Und das zeigt die Umfrage im Einzelnen: Waren, die der kurzfristigen Bedarfsdeckung wie Lebensmittel und Hygieneartikel dienen, werden zu über 80 Prozent in Neuwied eingekauft. Dabei erreicht vor allem das Gewerbegebiet Distelfeld mit seinem umfangreichen nahversorgungsrelevanten Angebot die höchsten Anteile. Die Neuwieder Innenstadt erzielt zwar in innenstadtprägenden Bereichen wie Unterhaltungselektronik, Elektrohaushaltsgeräte, Bekleidung, Schuhe, Bücher und Schmuck die höchsten Anteile mit 33 bis 44 Prozent, jedoch werden diese Sortimente überwiegend außerhalb Neuwieds oder online gekauft. Der Onlinehandel erreicht in diesen Sortimenten mittlerweile Anteile bis zu 37 Prozent. Er ist somit für den lokalen Einzelhandel in Neuwied deutlich spürbar.

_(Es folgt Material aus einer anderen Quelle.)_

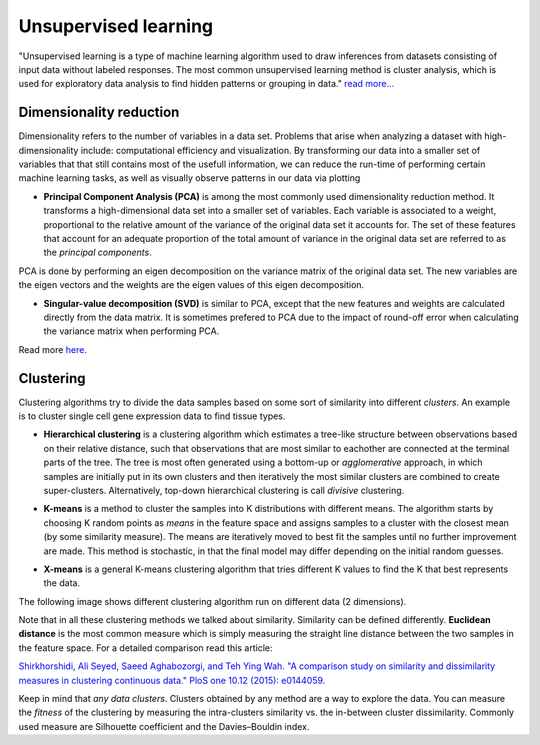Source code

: .. _linux_bash:

============================================
 Unsupervised learning
============================================

"Unsupervised learning is a type of machine learning algorithm used to draw inferences from datasets consisting of input data without labeled responses. The most common unsupervised learning method is cluster analysis, which is used for exploratory data analysis to find hidden patterns or grouping in data." `read more... <https://www.mathworks.com/discovery/unsupervised-learning.html>`_

.. image:: img/unsupervised_flowchart.png

----------------------------
Dimensionality reduction
----------------------------

Dimensionality refers to the number of variables in a data set. Problems that arise when analyzing a dataset with high-dimensionality include: computational efficiency and visualization.  By transforming our data into a smaller set of variables that that still contains most of the usefull information, we can reduce the run-time of performing certain machine learning tasks, as well as visually observe patterns in our data via plotting

* **Principal Component Analysis (PCA)** is among the most commonly used dimensionality reduction method.  It transforms a high-dimensional data set into a smaller set of variables.  Each variable is associated to a weight, proportional to the relative amount of the variance of the original data set it accounts for.  The set of these features that account for an adequate proportion of the total amount of variance in the original data set are referred to as the *principal components*. 

PCA is done by performing an eigen decomposition on the variance matrix of the original data set. The new variables are the eigen vectors and the weights are the eigen values of this eigen decomposition.

.. image:: img/grz_tissues_PCA.png

* **Singular-value decomposition (SVD)** is similar to PCA, except that the new features and weights are calculated directly from the data matrix.  It is sometimes prefered to PCA due to the impact of round-off error when calculating the variance matrix when performing PCA.

Read more `here <http://andrew.gibiansky.com/blog/mathematics/cool-linear-algebra-singular-value-decomposition/>`_. 

----------------------------
Clustering
----------------------------
Clustering algorithms try to divide the data samples based on some sort of similarity into different *clusters*. An example is to cluster single cell gene expression data to find tissue types.

* **Hierarchical clustering** is a clustering algorithm which estimates a tree-like structure between observations based on their relative distance, such that observations that are most similar to eachother are connected at the terminal parts of the tree. The tree is most often generated using a bottom-up or *agglomerative* approach, in which samples are initially put in its own clusters and then iteratively the most similar clusters are combined to create super-clusters. Alternatively, top-down hierarchical clustering is call *divisive* clustering.

.. image:: img/hierarchical_clustering.png
    :scale: 50%

.. raw:: html

    <iframe width="560" height="315" src="https://www.youtube.com/embed/7xHsRkOdVwo" frameborder="0" allow="autoplay; encrypted-media" allowfullscreen></iframe>

* **K-means** is a method to cluster the samples into K distributions with different means. The algorithm starts by choosing K random points as *means* in the feature space and assigns samples to a cluster with the closest mean (by some similarity measure). The means are iteratively moved to best fit the samples until no further improvement are made. This method is stochastic, in that the final model may differ depending on the initial random guesses.

.. image:: img/k-means.png

.. raw:: html

    <iframe width="560" height="315" src="https://www.youtube.com/embed/BVFG7fd1H30" frameborder="0" allow="autoplay; encrypted-media" allowfullscreen></iframe>
    

* **X-means** is a general K-means clustering algorithm that tries different K values to find the K that best represents the data.

The following image shows different clustering algorithm run on different data (2 dimensions).

.. image:: img/clustering.png
    :target: https://towardsdatascience.com/the-5-clustering-algorithms-data-scientists-need-to-know-a36d136ef68

Note that in all these clustering methods we talked about similarity. Similarity can be defined differently. **Euclidean distance** is the most common measure which is simply measuring the straight line distance between the two samples in the feature space.
For a detailed comparison read this article:

`Shirkhorshidi, Ali Seyed, Saeed Aghabozorgi, and Teh Ying Wah. "A comparison study on similarity and dissimilarity measures in clustering continuous data." PloS one 10.12 (2015): e0144059. <http://journals.plos.org/plosone/article?id=10.1371/journal.pone.0144059>`_

Keep in mind that *any data clusters*. Clusters obtained by any method are a way to explore the data. You can measure the *fitness* of the clustering by measuring the intra-clusters similarity vs. the in-between cluster dissimilarity. 
Commonly used measure are Silhouette coefficient and the Davies–Bouldin index.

Rund 40 Prozent der Umfrageteilnehmer sind mindestens einmal wöchentlich in der Neuwieder Innenstadt. Ein Viertel der Umfrageteilnehmer besucht sie seltener als einmal im Monat. Nur 6 Prozent haben angegeben, die Innenstadt eigentlich nie zu besuchen. Einkaufen ist für knapp die Hälfte der Umfrageteilnehmer der hauptsächliche Besuchsgrund der Neuwieder Innenstadt, gefolgt von Arztbesuchen. Mehr als zwei Drittel der Teilnehmer kommt mit dem Pkw oder Motorrad in die Innenstadt, nur ein geringer Anteil nutzt den Bus. Rund 60 Prozent kombinieren den Besuch der City mit weiteren Aktivitäten. Damit zeigen sich Synergie- und Kopplungseffekte zwischen den verschiedenen Innenstadtnutzungen und unterstreichen die Multifunktionalität der Neuwieder Innenstadt. Bei der Frage, was für einen Einkauf in der Innenstadt spricht, nennen mehr als 80 Prozent die Nähe zum Wohnort. Gute Parkmöglichkeiten und das gastronomische sowie kulturelle Angebot werden von jeweils rund 70 Prozent ebenfalls als Aspekte für einen Einkauf in der Innenstadt Neuwied bewertet.
Die Umfrageteilnehmer haben sich insgesamt jedoch sehr kritisch mit der Neuwieder Innenstadt auseinandergesetzt. Aus deren Sicht besteht grundsätzlich in allen Aspekten Verbesserungsbedarf. Mit insgesamt knapp 90 Prozent hat ein sehr hoher Anteil der Teilnehmer vermisste Angebote genannt. Dabei gehört das Sortiment Bekleidung zu den häufigsten Nennungen, es folgen Sportgeschäft, Spielwaren, Drogerien und Fachgeschäfte. Viele Beiträge beziehen sich auch auf städtebauliche Aspekte wie Fassadengestaltung und Verweilmöglichkeiten sowie Sauberkeit. Viele vermissen zudem einheitliche Öffnungszeiten. Verbessert werden müssten Qualität, Vielfalt und Originalität des Einzelhandels- und Dienstleistungsangebots. Kritisiert wird in diesem Zusammenhang besonders der hohe Anteil von „Billigläden“, Handy-Shops, Shisha-Bars und Friseuren. Gefragt wurde auch, ob die Corona-Pandemie das Einkaufsverhalten verändert. Knapp zwei Drittel der Umfrageteilnehmer kaufen nun öfter in Läden vor Ort ein, um den lokalen Einzelhandel zu unterstützen. Im Onlinehandel haben rund drei Viertel der Teilnehmer auch vor Corona bereits regelmäßig eingekauft, wobei mehr als 60 Prozent nun häufiger Online-Angebote nutzen.